Segment Open

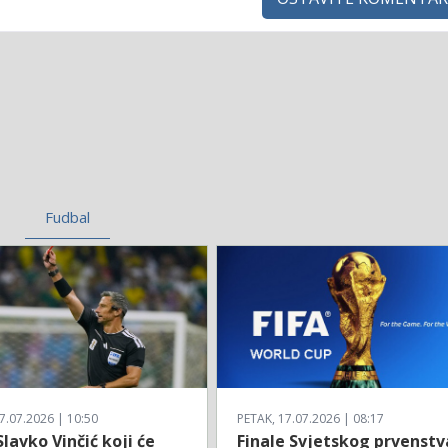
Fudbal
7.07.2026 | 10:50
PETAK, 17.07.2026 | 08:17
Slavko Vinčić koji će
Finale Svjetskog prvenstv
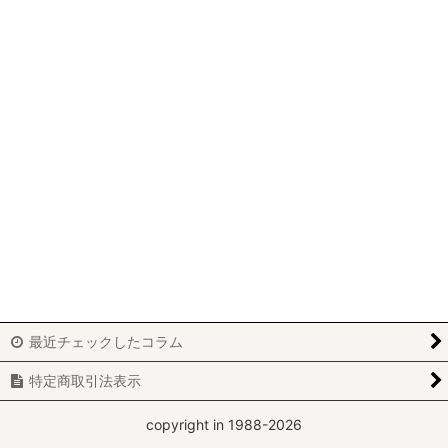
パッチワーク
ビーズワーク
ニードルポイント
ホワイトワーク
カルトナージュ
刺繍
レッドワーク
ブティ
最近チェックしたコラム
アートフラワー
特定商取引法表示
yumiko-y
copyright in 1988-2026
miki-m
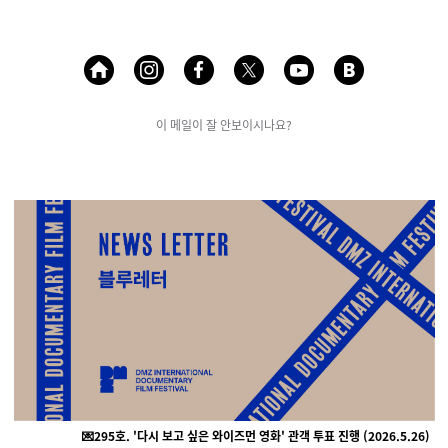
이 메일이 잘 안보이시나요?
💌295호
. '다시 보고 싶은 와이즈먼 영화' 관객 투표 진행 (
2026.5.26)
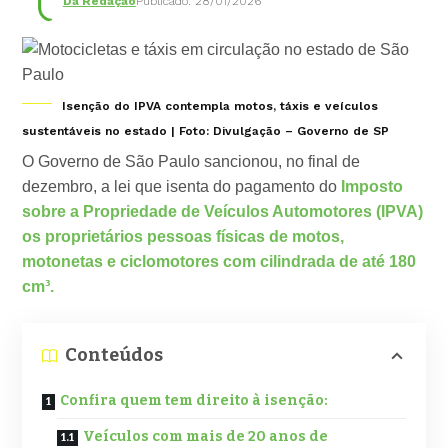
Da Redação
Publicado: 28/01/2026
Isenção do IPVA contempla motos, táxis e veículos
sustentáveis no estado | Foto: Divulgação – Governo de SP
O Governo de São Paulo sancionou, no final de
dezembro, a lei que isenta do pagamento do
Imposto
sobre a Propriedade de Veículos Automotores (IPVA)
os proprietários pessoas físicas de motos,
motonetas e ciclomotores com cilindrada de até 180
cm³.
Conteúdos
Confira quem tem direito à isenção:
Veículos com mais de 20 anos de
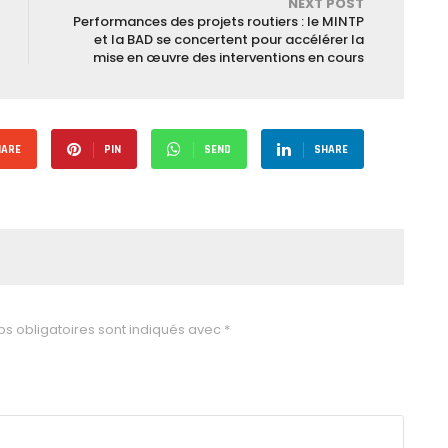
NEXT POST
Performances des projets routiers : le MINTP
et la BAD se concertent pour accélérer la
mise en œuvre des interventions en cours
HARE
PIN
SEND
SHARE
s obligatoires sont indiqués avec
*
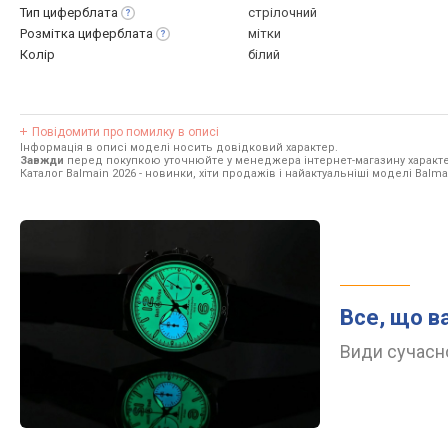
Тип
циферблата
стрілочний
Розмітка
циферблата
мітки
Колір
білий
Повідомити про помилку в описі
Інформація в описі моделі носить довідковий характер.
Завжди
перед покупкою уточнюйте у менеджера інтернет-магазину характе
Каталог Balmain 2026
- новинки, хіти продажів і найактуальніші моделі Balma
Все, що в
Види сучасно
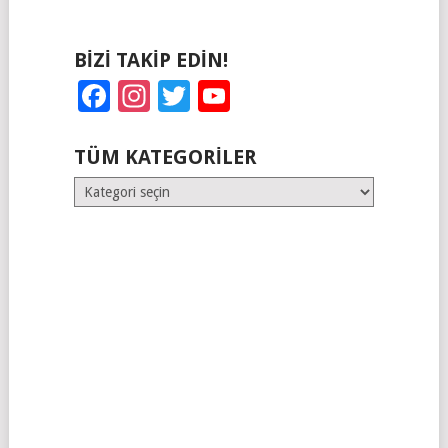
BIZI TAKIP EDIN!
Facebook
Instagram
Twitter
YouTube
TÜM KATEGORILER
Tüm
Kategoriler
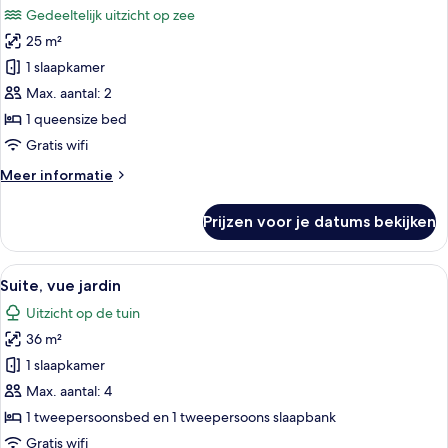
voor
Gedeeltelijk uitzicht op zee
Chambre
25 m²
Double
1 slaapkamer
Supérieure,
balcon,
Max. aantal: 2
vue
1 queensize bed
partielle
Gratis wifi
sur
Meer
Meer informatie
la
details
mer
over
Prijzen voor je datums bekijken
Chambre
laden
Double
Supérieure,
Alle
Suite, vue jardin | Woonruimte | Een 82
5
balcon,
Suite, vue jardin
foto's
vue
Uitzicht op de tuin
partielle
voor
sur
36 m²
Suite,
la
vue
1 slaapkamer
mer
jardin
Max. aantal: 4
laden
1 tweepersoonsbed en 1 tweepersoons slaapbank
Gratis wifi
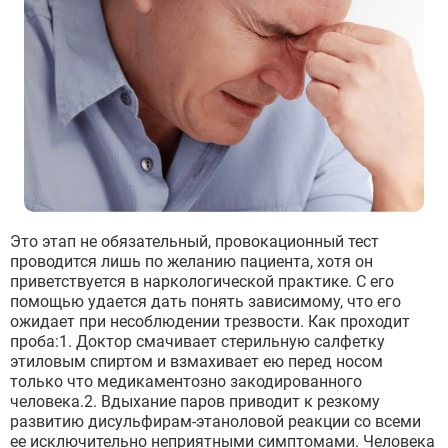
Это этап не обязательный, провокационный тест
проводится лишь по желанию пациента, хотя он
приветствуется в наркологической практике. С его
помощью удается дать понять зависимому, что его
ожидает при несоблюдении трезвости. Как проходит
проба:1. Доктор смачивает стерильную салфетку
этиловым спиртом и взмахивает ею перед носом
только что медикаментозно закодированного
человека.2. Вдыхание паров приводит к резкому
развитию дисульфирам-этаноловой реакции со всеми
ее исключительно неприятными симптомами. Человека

Segment Closed
Segment Open

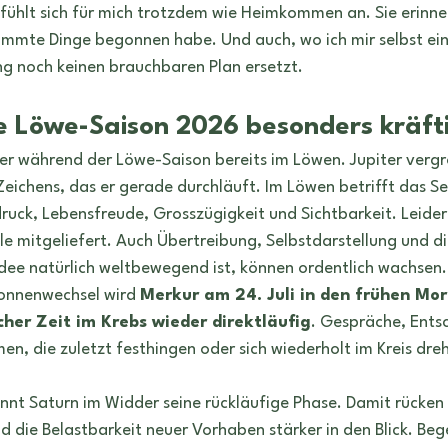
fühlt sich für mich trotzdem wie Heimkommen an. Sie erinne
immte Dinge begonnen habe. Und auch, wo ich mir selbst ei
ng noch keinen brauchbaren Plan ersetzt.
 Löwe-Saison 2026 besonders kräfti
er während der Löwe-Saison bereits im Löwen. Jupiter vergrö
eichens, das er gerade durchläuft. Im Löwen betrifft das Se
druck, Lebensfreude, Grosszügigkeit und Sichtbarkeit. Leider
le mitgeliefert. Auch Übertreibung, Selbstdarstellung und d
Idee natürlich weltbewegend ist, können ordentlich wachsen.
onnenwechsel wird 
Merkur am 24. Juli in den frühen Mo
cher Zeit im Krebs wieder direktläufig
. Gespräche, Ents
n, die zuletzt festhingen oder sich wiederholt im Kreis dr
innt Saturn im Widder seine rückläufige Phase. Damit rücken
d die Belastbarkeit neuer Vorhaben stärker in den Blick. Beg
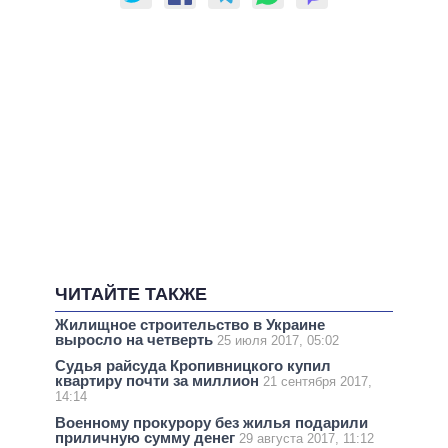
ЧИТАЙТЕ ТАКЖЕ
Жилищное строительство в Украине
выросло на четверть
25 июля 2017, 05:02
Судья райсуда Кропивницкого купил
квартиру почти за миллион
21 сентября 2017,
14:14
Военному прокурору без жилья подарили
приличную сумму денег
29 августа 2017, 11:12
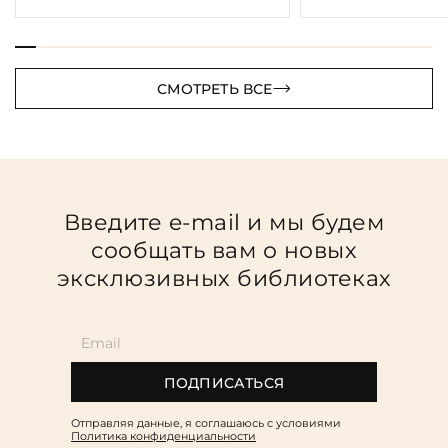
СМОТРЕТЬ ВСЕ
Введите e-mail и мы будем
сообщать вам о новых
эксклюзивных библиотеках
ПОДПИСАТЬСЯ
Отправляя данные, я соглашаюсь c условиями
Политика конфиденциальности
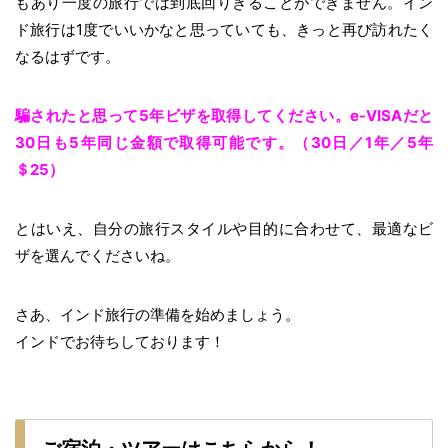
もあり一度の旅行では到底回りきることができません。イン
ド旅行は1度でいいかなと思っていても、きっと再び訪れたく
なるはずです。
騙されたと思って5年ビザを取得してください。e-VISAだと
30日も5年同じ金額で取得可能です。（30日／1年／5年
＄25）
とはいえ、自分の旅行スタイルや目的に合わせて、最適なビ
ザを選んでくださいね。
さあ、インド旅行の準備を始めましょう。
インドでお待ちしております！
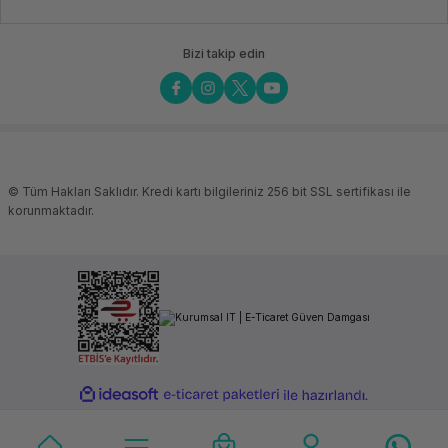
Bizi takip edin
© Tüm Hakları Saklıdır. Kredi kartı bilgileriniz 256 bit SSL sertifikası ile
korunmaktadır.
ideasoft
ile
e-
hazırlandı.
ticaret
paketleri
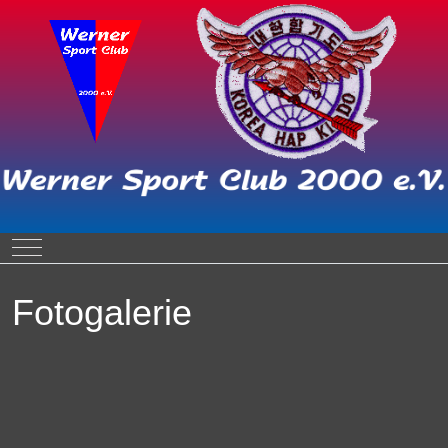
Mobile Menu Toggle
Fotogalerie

Segment Closed
Segment Open

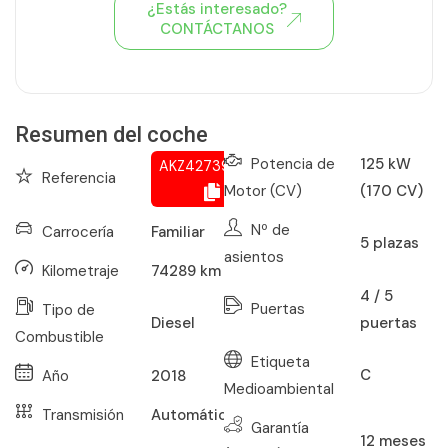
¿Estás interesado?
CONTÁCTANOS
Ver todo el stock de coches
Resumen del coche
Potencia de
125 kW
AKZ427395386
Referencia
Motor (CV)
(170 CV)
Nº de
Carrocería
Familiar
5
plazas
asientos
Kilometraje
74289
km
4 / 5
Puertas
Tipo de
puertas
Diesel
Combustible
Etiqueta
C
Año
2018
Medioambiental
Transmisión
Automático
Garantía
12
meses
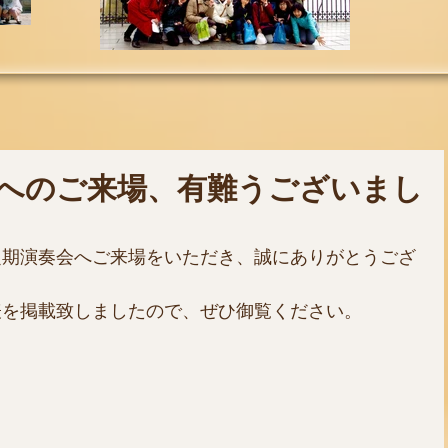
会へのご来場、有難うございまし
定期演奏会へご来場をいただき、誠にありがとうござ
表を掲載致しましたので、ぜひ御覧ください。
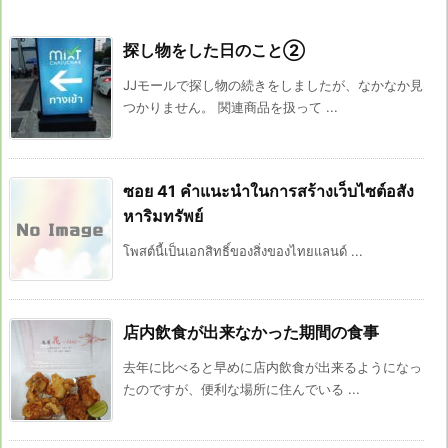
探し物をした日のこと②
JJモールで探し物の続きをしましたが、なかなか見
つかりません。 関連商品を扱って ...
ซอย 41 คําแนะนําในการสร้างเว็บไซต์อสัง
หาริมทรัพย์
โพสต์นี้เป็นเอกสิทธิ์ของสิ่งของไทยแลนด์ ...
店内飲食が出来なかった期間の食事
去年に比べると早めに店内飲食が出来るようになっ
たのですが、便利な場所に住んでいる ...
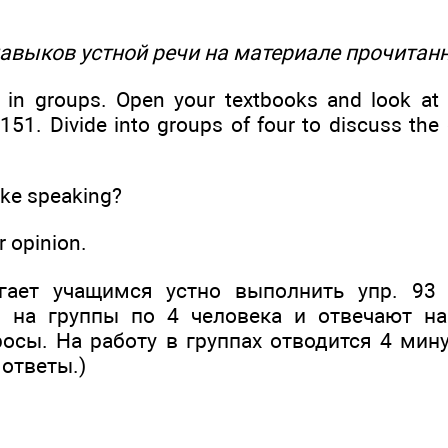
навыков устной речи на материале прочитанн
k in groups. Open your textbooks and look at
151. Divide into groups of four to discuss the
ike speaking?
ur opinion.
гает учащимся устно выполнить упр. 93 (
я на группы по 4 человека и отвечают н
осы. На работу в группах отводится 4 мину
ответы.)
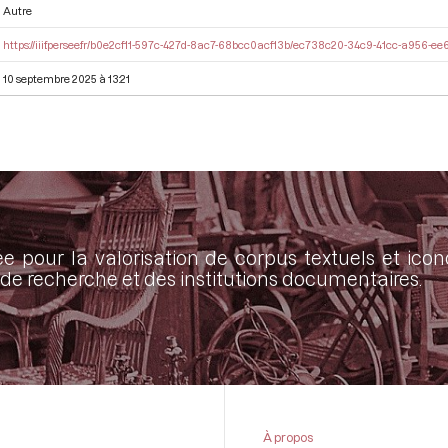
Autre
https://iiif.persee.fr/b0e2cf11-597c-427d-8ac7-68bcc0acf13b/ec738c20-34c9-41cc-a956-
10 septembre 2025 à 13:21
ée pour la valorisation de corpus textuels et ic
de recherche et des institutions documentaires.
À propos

Segment Closed

EXERCISE PROMPT:
Using only the entries above, output the line with "ожидает при несоблюдении", the line with "ее исключительно неприятными", and all lines between them, exactly as they stand.

COMPLETED TASK:
ожидает при несоблюдении трезвости. Как проходит
проба:1. Доктор смачивает стерильную салфетку
этиловым спиртом и взмахивает ею перед носом
только что медикаментозно закодированного
человека.2. Вдыхание паров приводит к резкому
развитию дисульфирам-этаноловой реакции со всеми
ее исключительно неприятными симптомами. Человека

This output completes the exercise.